The bus has no ‘ticker tape’ display, we had no idea where we were and the driver had no desire to shout “City Centre”. In other words, we missed our stop, The Boss presses the bell and stands up assuming the next stop is around the corner. About twenty corners later we reach the next stop.
We are down by the river, The Boss suggests we are near the National Railway Museum and might as well visit while we are here, oh joy of joys. Did he really miss that bus stop in town. It is a voluntary donation ‘free’ entry fee with well positioned reception counters to make ‘not volunteering a donation’ look bad … we look bad and walk in. My interest in museums will ensure we don’t stay long.
To his credit, he decides today is not going to be a ‘read every word on every exhibit’ day and we whistle through it. He says it doesn’t hold the same magic as when he came as a ‘spotty teenage trainspotter’ in the early 80s.
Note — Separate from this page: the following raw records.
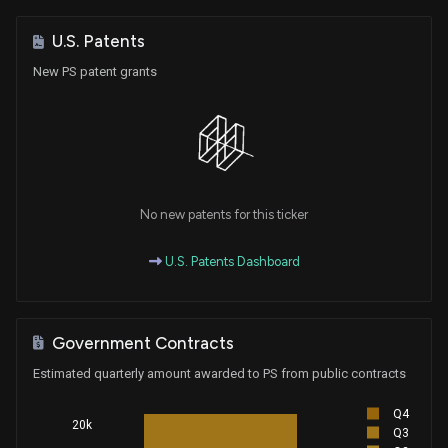
U.S. Patents
New PS patent grants
No new patents for this ticker
U.S. Patents Dashboard
Government Contracts
Estimated quarterly amount awarded to PS from public contracts
Q4
20k
Q3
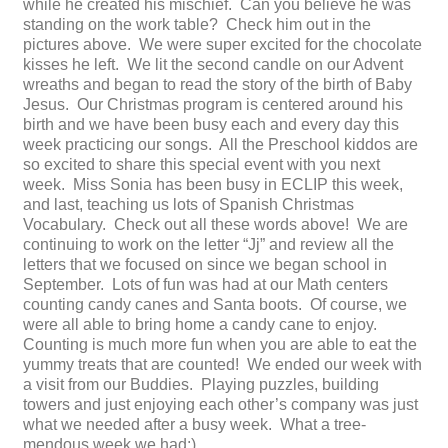
while he created his mischief. Can you believe he was
standing on the work table? Check him out in the
pictures above. We were super excited for the chocolate
kisses he left. We lit the second candle on our Advent
wreaths and began to read the story of the birth of Baby
Jesus. Our Christmas program is centered around his
birth and we have been busy each and every day this
week practicing our songs. All the Preschool kiddos are
so excited to share this special event with you next
week. Miss Sonia has been busy in ECLIP this week,
and last, teaching us lots of Spanish Christmas
Vocabulary. Check out all these words above! We are
continuing to work on the letter “Jj” and review all the
letters that we focused on since we began school in
September. Lots of fun was had at our Math centers
counting candy canes and Santa boots. Of course, we
were all able to bring home a candy cane to enjoy.
Counting is much more fun when you are able to eat the
yummy treats that are counted! We ended our week with
a visit from our Buddies. Playing puzzles, building
towers and just enjoying each other’s company was just
what we needed after a busy week. What a tree-
mendous week we had:)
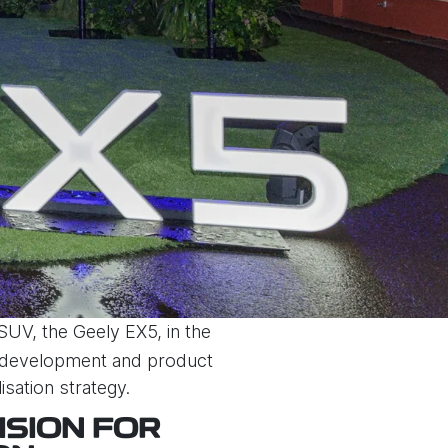
 SUV, the Geely EX5, in the
l development and product
isation strategy.
ISION FOR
His inner anorak still surfaces when he repeatedly informs me what this and that train were famous for … I’m as gripped as the class of primary school kids that run straight past all the trains to reach the play area outside.
We spend some time on the impressive City Walls walking to the southern end of town before turning our attention inwards past York Castle to the City Centre. Then we see it…
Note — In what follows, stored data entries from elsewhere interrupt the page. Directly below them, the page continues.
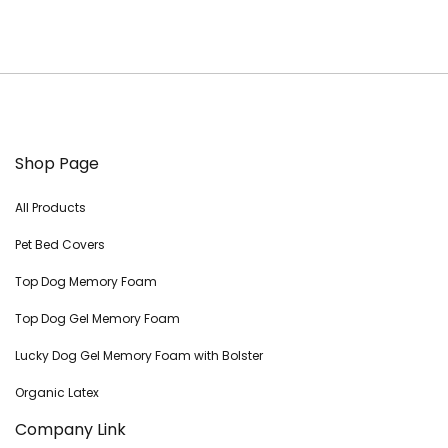
Shop Page
All Products
Pet Bed Covers
Top Dog Memory Foam
Top Dog Gel Memory Foam
Lucky Dog Gel Memory Foam with Bolster
Organic Latex
Company Link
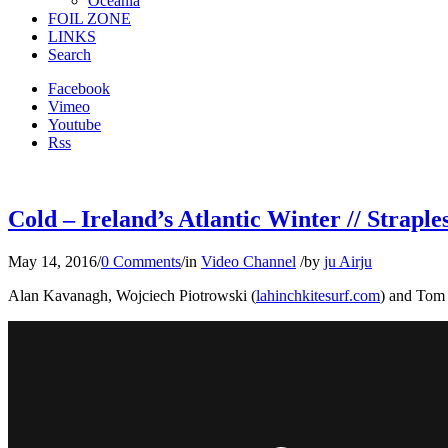
Oceania
FOIL ZONE
LINKS
Search
Facebook
Vimeo
Youtube
Rss
Cold – Ireland’s Atlantic Winter // Straple
May 14, 2016
/
0 Comments
/
in
Video Channel
/
by
ju Airju
Alan Kavanagh, Wojciech Piotrowski (
lahinchkitesurf.com
) and Tom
… Specsavers, like a beacon burning in the distance, my day is complete. A screw fell out of my glasses last week in Bolton, I would have looked like Jack Duckworth off ‘Corrie’ if I’d fixed them, so forlornly carried them in my bag in the hope we might find a Specsavers … ten minutes later we are mended and back pounding the pavement.
We mooch around the usual ‘must see’ sights in York and numerous Christmas Markets. Expensive portion of chips with a dip each, where I somehow ended up being mugged by the stall holder as he slipped an old tenner into my change. Whilst munching on the salty snack a chap marches over towards us announcing that he’s going to talk to us. I always attract the nutters, I don’t want to talk to a stranger whilst savouring expensive, hot chips on a cold December day, with an old tenner in my purse that I’ve still not noticed. He then announced he’d spotted the Bury hat pulled down over The Boss’ ears. The Bury FC hat that 20 years ago I found in a puddle on an Asda car park in Bolton. It turns out, he was a staunch Bury supporter as mad and upset as The Boss about their current predicament. Half an hour later, I make our excuses and drag The Boss off. Trains and football and wall walking, in one day, I had visions of mulled wine and Christmas shopping. Should’ve realised those things weren’t going to be on the agenda. For some reason, as much as we love Yorkshire, the City of York just doesn’t seem to do it for us and we are heading back for the bus just before the rush hour masses.
We have a lazy day in the caravan on our final full day, venturing five miles up the road to a caravan dealer to see if they sell our preferred caravan step. They do, £25, which turned into £20 when scanned at the till, hurray, we celebrate by picking up a six inch screw in the tyre on the way out. Explaining the Tap .. Tap .. Tap .. on the road back, and the TapTapTapTapTapTap on the dual carriageway.
The Boss rises from his slumber at least two hours before he wanted and selects a suitable Tyre Centre. Top Tip. The north section of York’s ringroad is utterly useless, he reckons they built the City Centre to bypass it. The southern section is way, way quicker, he chooses a Tyre Centre on the south side, York Tyre Sales, and is back at the caravan in just over one hour, £20 lighter but that seemed reasonable under the circumstances.
An hour later we are rolling out of the site .. heading south.